Eppure, ci sono dei rischi. Una macchina che emette informazioni e giudizi, spesso più plausibili e precisi dei nostri, potrebbe renderci pigri rispetto alla fatica di dover pensare e discernere. Nella risoluzione di problemi, rischiamo di voler soltanto ottimizzare, grazie agli algoritmi, certe strade già assodate, finendo per essere meno disposti a pensare a soluzioni nuove, che mettano assieme fattori il cui legame non si era ancora esplorato. Invece, un ricercatore o un imprenditore possono concepire scoperte, prodotti o soluzioni creative, out of the box, mai pensate prima.
Un altro campo su cui sarebbe un peccato impigrirsi è quello dei rapporti. Si possono creare macchine che con pochi click, mentre sono da solo nella mia camera, mi diano tante informazioni anche nuove o altrimenti per me irraggiungibili.

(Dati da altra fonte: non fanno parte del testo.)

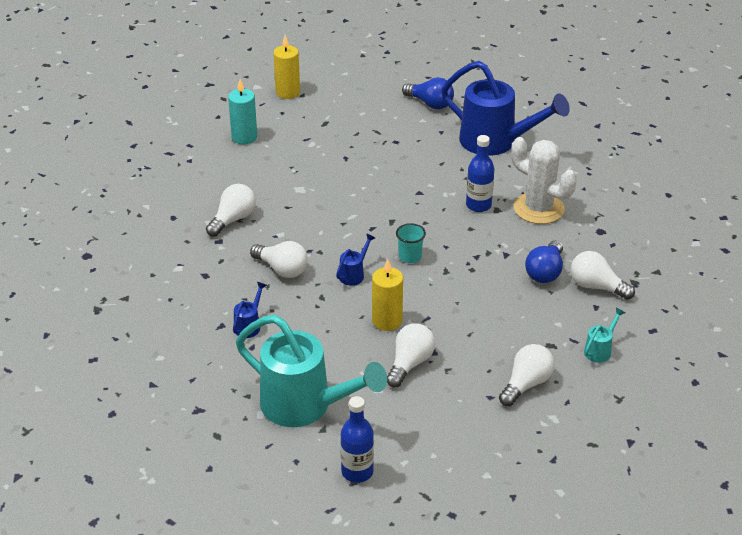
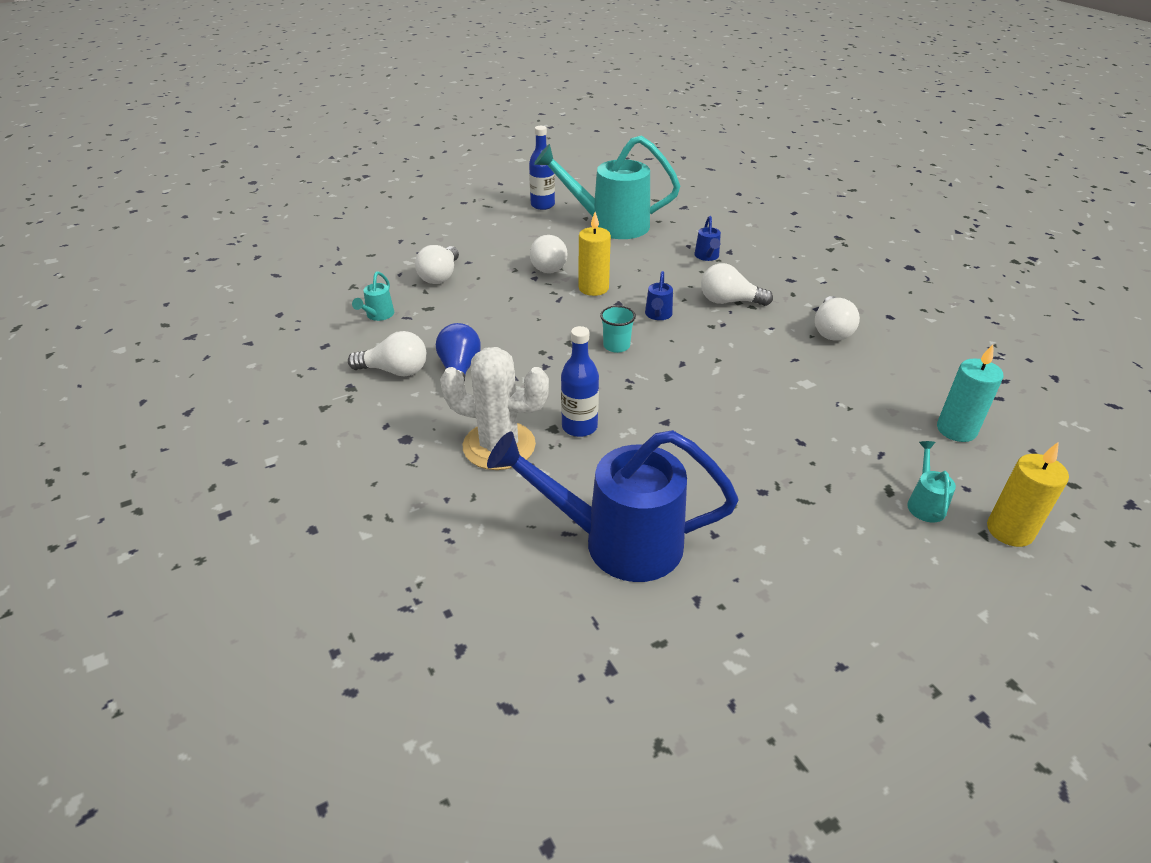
camera: 155 degrees right, 0 degrees up
blue light bulb [402,77,454,109] -> none
none -> turquoise watering can [907,441,956,523]

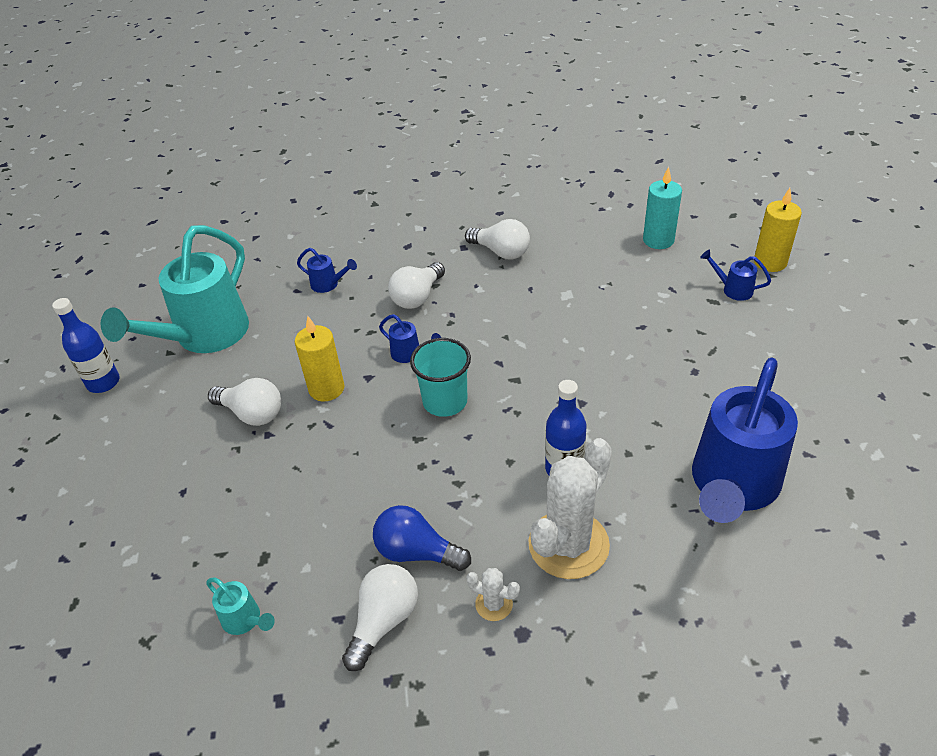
camera: 65 degrees left, 5 degrees up
white light bulb [415,245,459,284] -> none
turquoise cup [600,305,636,353] -> turquoise cup [410,338,471,417], size x1.52
turquoise watering can [907,441,956,523] -> blue watering can [700,250,771,301]
none -> white cactus [466,568,520,621]

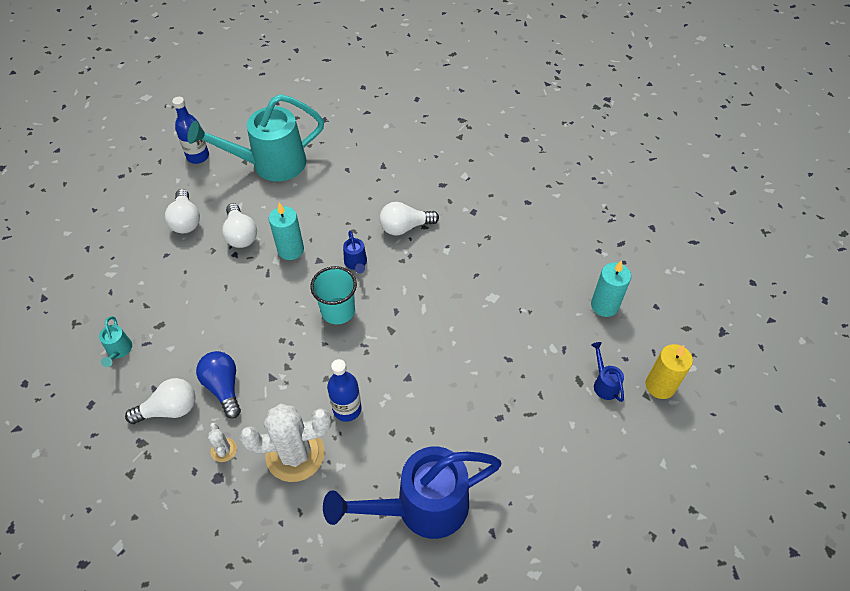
camera: 40 degrees right, 10 degrees up
yellow candle [295,316,344,402] -> turquoise candle [269,203,304,260]
blue watering can [297,248,357,293] -> none
white light bulb [465,219,530,260] -> white light bulb moved to [165,189,200,233]

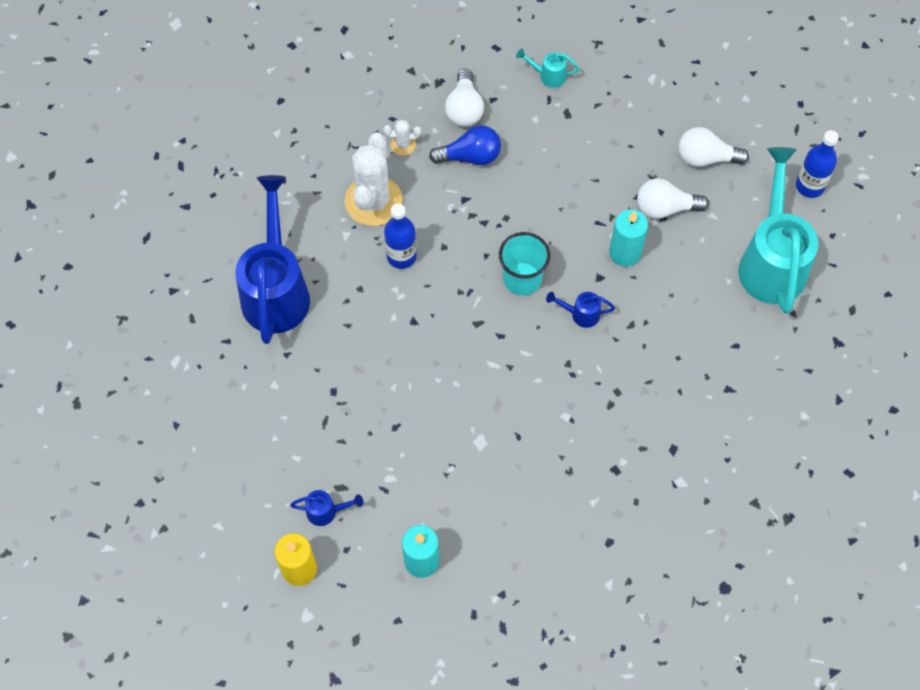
camera: 110 degrees right, 10 degrees up
white light bulb [379,202,439,235] -> none

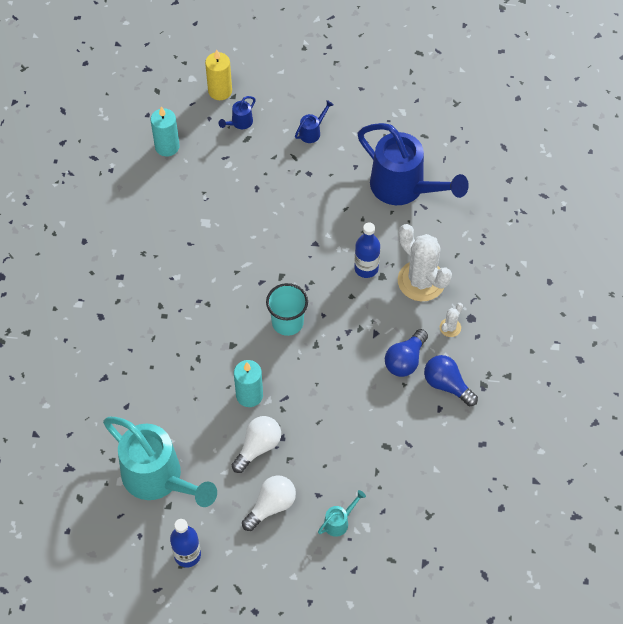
camera: 130 degrees right, 5 degrees down
white light bulb [445,69,484,127] -> blue light bulb [424,355,478,406]
turquoise watering can [516,49,580,88] -> turquoise watering can moved to [318,490,366,537]
blue watering can [546,292,615,328] -> blue watering can moved to [295,100,334,143]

Ma mettersi assieme ad altri è importante. Quanti uomini, con passioni e obiettivi comuni ma con angolature personali e professionali molto diverse, si sono messi insieme nel corso della storia con lo scopo di tentare nuove strade! Uomini che, comunicando tra loro, hanno portato avanti scoperte scientifiche, risultati politici ed educativi che hanno rivoluzionato la storia dell’umanità! La cura di coltivare i rapporti che aiutino in tali percorsi non si può perdere perché si pensa che, nell’immediato, l’investimento di tempo ed energie sia sproporzionato rispetto a risultati incerti. Certi rapporti familiari, professionali o di amicizia, che sembravano apparentemente inefficaci, hanno poi avuto come effetto collaterale grandi balzi in avanti dell’umanità. Ci sono compagnie umane che hanno sviluppato nuovi percorsi, associando liberamente idee, pensieri ed emozioni.

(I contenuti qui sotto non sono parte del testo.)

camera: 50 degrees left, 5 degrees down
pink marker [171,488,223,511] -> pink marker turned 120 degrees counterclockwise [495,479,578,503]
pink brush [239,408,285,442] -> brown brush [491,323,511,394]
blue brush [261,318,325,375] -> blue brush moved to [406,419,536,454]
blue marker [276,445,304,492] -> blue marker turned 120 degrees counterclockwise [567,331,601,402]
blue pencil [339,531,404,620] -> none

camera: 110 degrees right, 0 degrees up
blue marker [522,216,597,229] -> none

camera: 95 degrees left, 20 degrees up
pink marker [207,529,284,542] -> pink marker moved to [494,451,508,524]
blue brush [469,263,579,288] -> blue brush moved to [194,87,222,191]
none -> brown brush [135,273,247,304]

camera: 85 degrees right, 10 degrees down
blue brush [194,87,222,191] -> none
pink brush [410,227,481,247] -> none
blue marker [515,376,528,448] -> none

Emerge con forza una domanda: cosa è dunque pertinenza esclusiva dell’uomo? In che cosa non sarà mai sostituito da una macchina? Il significato, lo scopo, la coscienza, le emozioni, il legame tra campi finora ritenuti separati e il senso morale. L’arte dell’insegnamento, in un web costellato di informazioni, ormai deve puntare meno a far memorizzare informazioni che sono comunque a portata di mano e più a spronare quelle domande che aiutino a scoprire dei nessi. Una macchina può offrire strumenti stupendi per insegnare, ma non potrà mai essere lei stessa ad educare perché educa solo chi guarda lo studente nella sua interezza e si interessa alla sua persona. Anche perché soltanto un docente vivo, e mai una macchina, potrà comunicare le proprie passioni. Si segue un’altra persona, non una macchina.
Emerge con forza una domanda: cosa è pertinenza esclusiva dell’uomo?

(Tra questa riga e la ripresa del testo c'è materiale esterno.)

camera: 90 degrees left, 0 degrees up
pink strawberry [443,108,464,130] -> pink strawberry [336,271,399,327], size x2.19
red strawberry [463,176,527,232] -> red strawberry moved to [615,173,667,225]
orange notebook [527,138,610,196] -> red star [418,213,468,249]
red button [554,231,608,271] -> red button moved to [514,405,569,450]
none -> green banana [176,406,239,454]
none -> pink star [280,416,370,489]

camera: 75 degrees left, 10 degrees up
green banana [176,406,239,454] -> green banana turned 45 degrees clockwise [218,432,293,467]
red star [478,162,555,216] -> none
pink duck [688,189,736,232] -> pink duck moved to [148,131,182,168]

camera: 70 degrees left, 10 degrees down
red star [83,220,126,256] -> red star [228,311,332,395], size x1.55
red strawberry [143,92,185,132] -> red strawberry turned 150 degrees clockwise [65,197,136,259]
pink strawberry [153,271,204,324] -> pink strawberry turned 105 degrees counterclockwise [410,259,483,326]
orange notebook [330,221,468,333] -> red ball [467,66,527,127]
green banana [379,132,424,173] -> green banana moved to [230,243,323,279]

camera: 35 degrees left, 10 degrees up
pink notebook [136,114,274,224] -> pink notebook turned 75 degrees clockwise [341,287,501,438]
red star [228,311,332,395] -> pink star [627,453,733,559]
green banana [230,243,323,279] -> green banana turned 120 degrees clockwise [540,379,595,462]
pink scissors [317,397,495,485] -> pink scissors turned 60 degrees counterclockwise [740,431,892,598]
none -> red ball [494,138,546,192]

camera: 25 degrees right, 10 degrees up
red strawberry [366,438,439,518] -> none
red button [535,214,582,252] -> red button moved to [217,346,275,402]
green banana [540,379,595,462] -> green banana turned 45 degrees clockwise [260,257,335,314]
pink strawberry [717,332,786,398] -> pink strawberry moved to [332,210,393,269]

Una macchina non ti può insegnare ad accettare la complessità, a risolvere dilemmi e a vedere nei conflitti delle occasioni di crescita. La capacità di riflettere sulla propria esperienza e di chiederci da dove veniamo e dove andremo non sarà mai raggiunta da una macchina. La comunicazione empatica e la collaborazione in un gioco di squadra chiedono di conoscere i punti di forza e di interesse dell’altro. La capacità di sintesi, di ampiezza di visione e di drammaticità è propria della ragione umana. Macchine più potenti richiedono persone più potenti come capacità di coscienza dello scopo, come capacità di pensiero in senso ampio e come capacità di volere e di ascolto dei propri e altrui desideri profondi. Così saremo noi a usare le macchine invece di essere loro a utilizzare noi.